The mean patient age of all HCC cases was 66.8 with a male-to-female ratio of 3.3:1. All patients were stratified into two groups: viral HCC (n = 22, 51%) and non-viral HCC (n = 21, 49%). Among viral-HCC patients, 55% were due to HBV and 45% due to HCV. Cirrhosis was diagnosed in 79% of cases. Age and sex did not significantly statistically differ in OS among viral and non-viral HCC patients (-value > 0.05). About 65% of patients had tumor size >5 cm during the diagnosis, with a significant statistical difference in OS (-value = 0.027). AFP was >400 ng/ml in 45% of the patients. There was a statistically significant difference in the OS in terms of AFP levels (-value = 0.021). A statistically significant difference was also observed between the CTP score and OS (-value = 0.02). CTP class B had the longest survival. BSC was the most common treatment provided to HCC patients followed by sorafenib therapy. There was a significant statistical difference in OS among viral and non-viral HCC patients (-value = 0.008).

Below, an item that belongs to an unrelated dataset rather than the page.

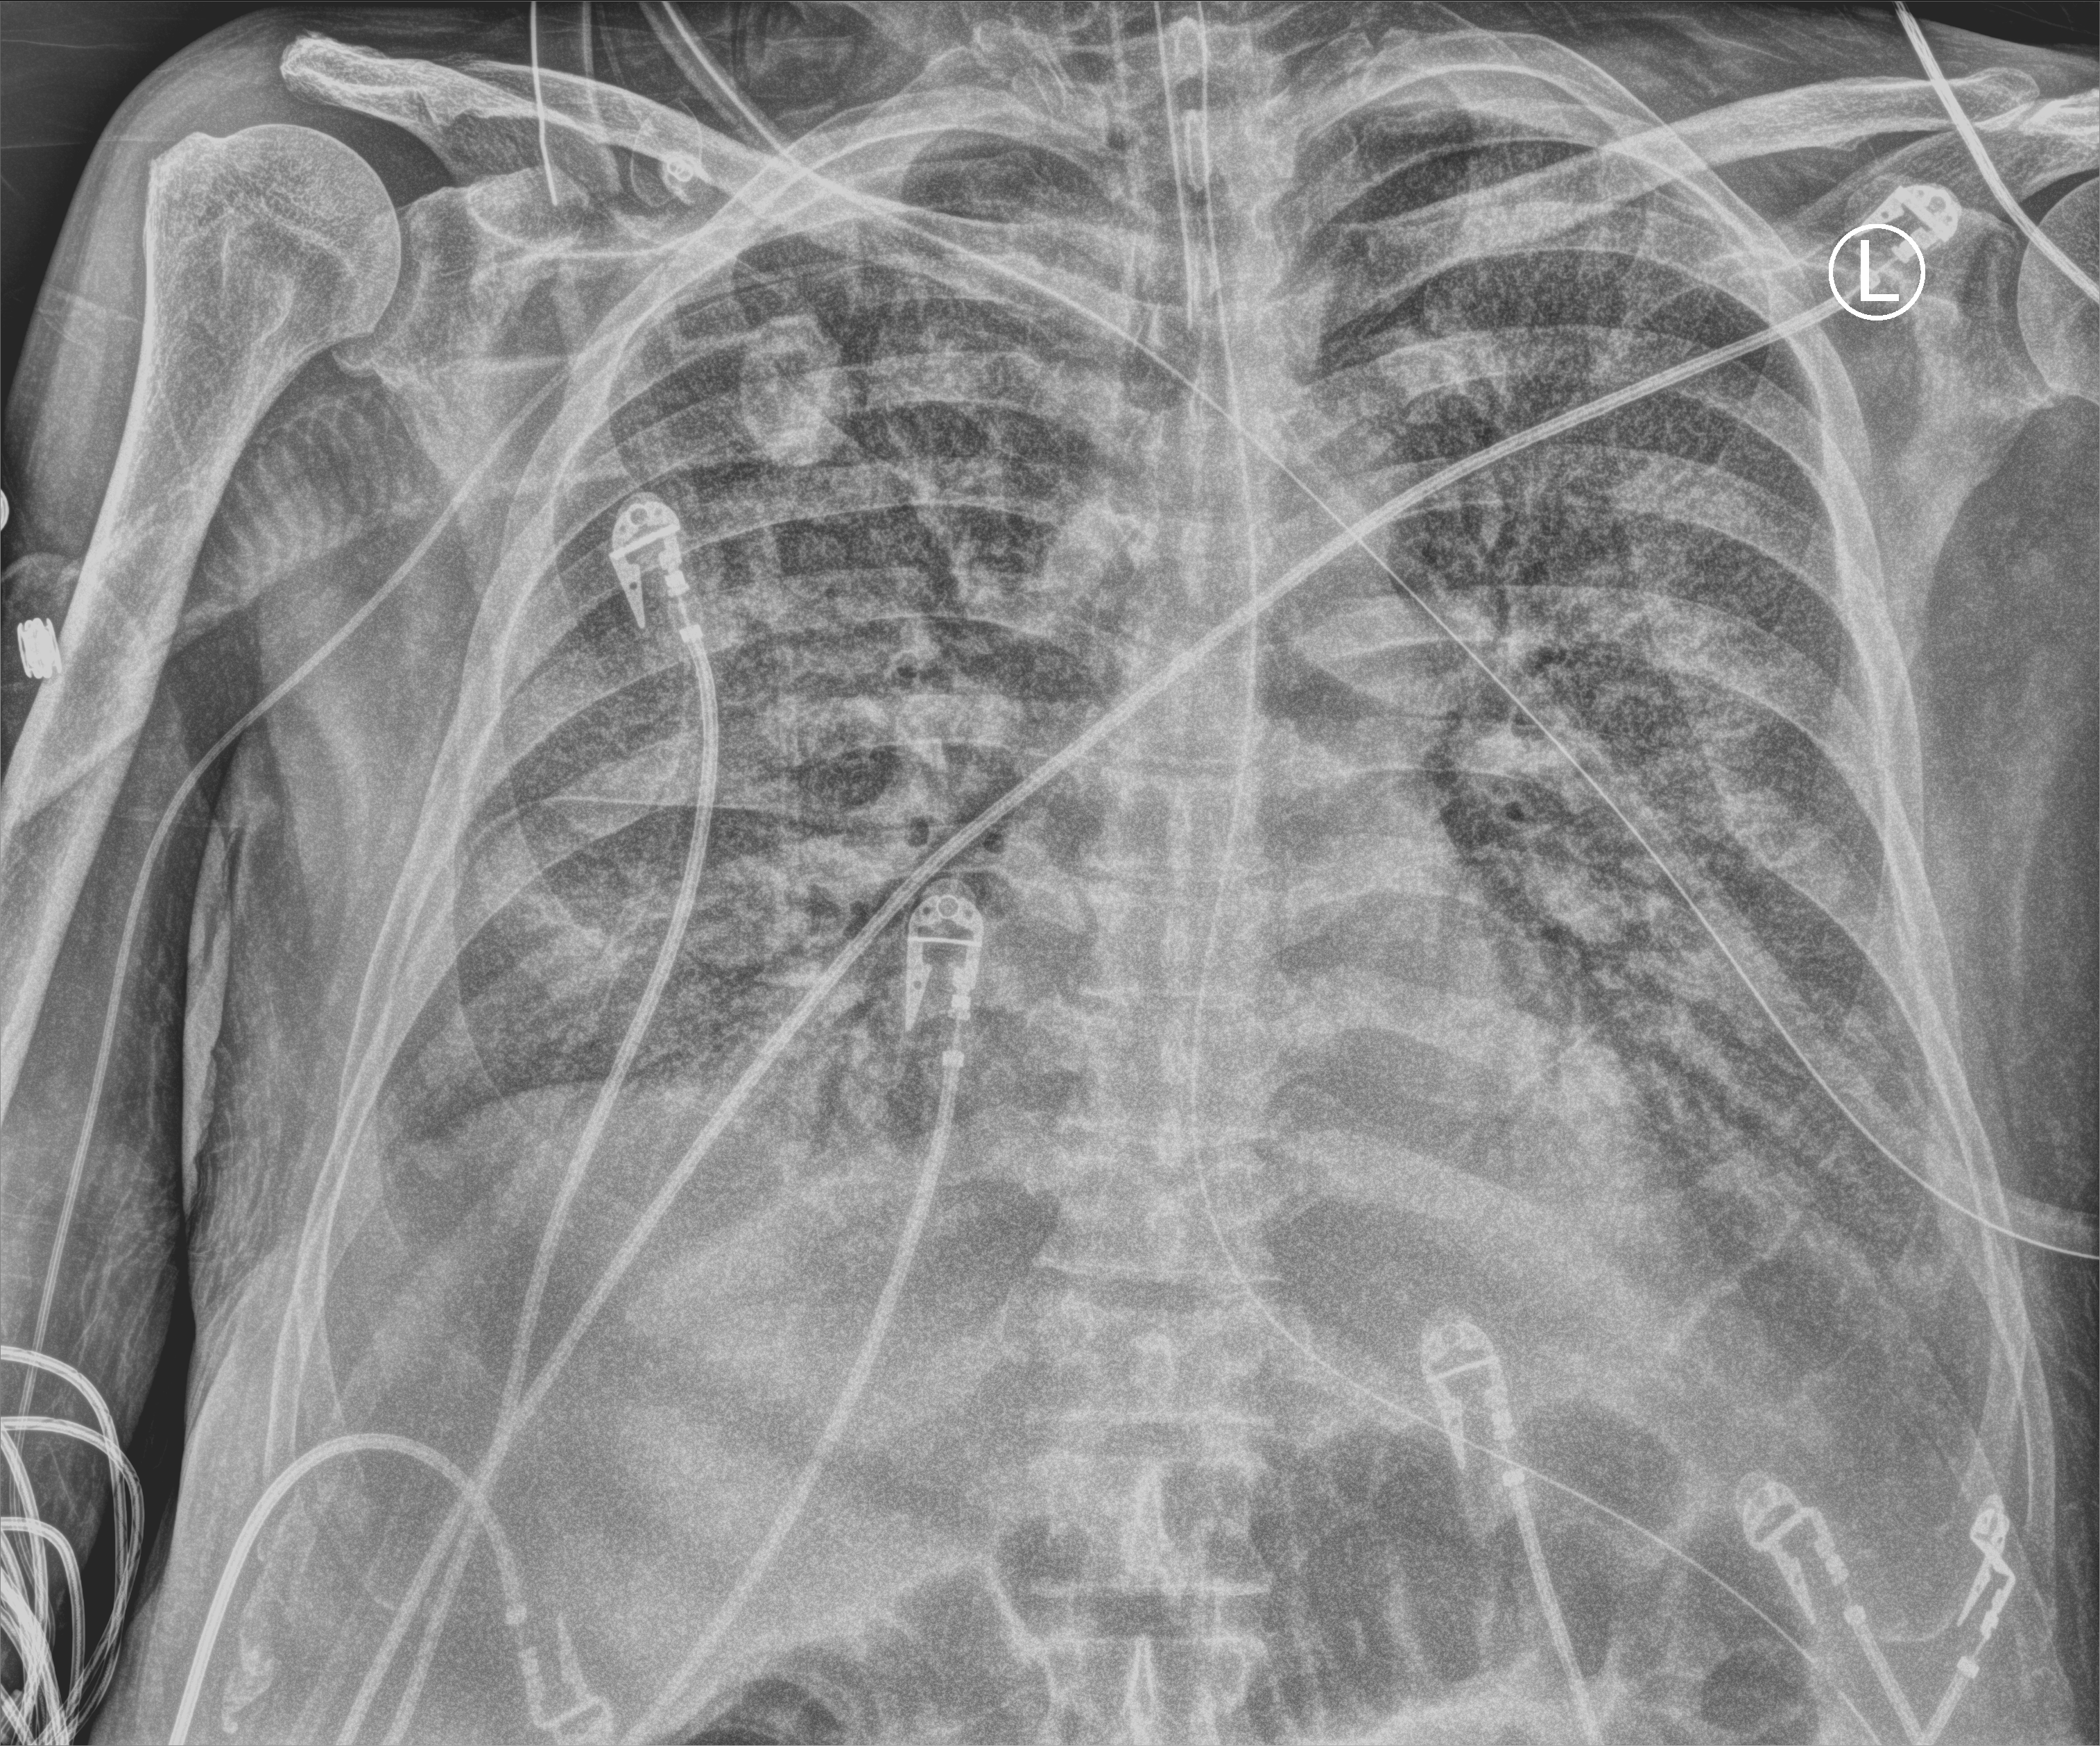
Chest X-ray (portable); anteroposterior (AP) projection. Male patient hospitalised with COVID-19, age 60–74 years.
Admission-level facts for this patient (not findings on this image; timing relative to this image not recorded): mechanically ventilated during this hospital stay: yes; admitted to intensive care during this hospital stay: yes.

The most common predictors for OS were the underlying cause of HCC, AFP, and tumor size. Being having non-viral etiology, a tumor size >5 cm, an AFP > 400 ng/mL, and a CTP score class C were all negatively associated with OS.
肝细胞癌(HCC)是沙特阿拉伯癌症相关死亡的最常见原因。我们的研究旨在调查HCC的模式以及TNM分期、甲胎蛋白(AFP)和Child-Turcotte Pugh(CTP)对患者总生存期(OS)的影响。
对2015年至2020年沙特阿拉伯一家肿瘤中心的43例HCC患者进行回顾性分析。所有患者必须符合以下标准之一:(a)动态成像报告为确诊HCC的肝脏病变和/或(b)活检确诊。
所有HCC病例的患者平均年龄为66.8岁,男女比例为3.3:1。所有患者分为两组:病毒性HCC(n = 22,51%)和非病毒性HCC(n = 21,49%)。在病毒性HCC患者中,55%由乙肝病毒引起,45%由丙肝病毒引起。79%的病例诊断为肝硬化。病毒性和非病毒性HCC患者的年龄和性别在OS方面无显著统计学差异(P值>0.05)。约65%的患者在诊断时肿瘤大小>5 cm,OS有显著统计学差异(P值 = 0.027)。45%的患者AFP>400 ng/ml。AFP水平在OS方面有统计学显著差异(P值 = 0.021)。CTP评分与OS之间也观察到统计学显著差异(P值 = 0.02)。CTP B级生存期最长。最佳支持治疗(BSC)是HCC患者最常用的治疗方法,其次是索拉非尼治疗。病毒性和非病毒性HCC患者的OS有显著统计学差异(P值 = 0.008)。
OS最常见的预测因素是HCC的潜在病因、AFP和肿瘤大小。非病毒病因、肿瘤大小>5 cm、AFP>400 ng/mL以及CTP评分C级均与OS呈负相关。